Required work
Please reply with one number only: how many lines in the entries below contain the string "walking".

Records to process
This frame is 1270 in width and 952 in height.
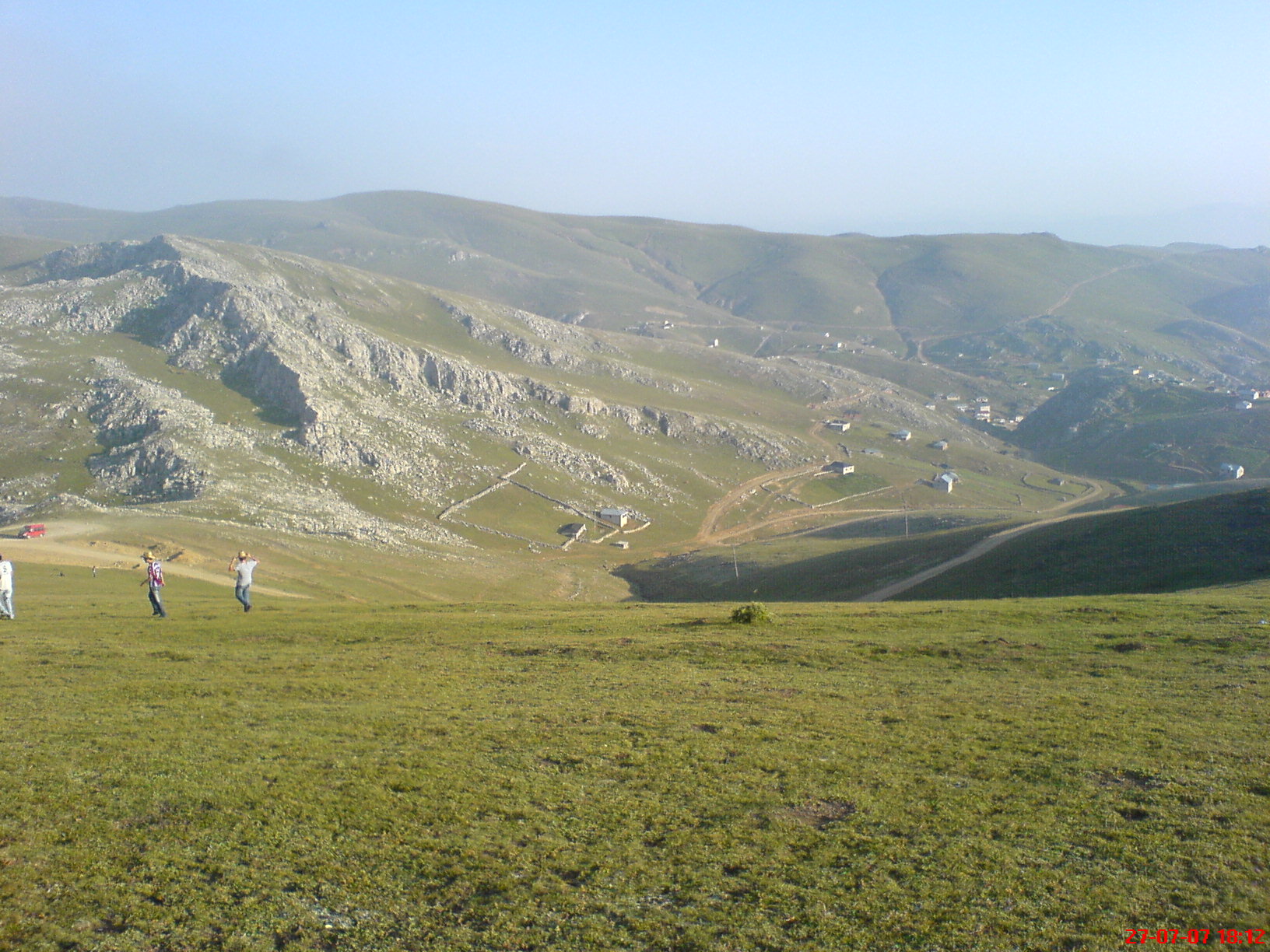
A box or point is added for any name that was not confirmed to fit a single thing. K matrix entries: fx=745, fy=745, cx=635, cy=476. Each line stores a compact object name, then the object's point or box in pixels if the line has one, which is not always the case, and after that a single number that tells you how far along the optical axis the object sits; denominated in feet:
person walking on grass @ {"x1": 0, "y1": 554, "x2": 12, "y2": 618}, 92.43
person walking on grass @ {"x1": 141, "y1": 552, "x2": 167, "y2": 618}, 99.96
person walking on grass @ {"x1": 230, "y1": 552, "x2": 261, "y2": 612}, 105.60
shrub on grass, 102.99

Task answer
3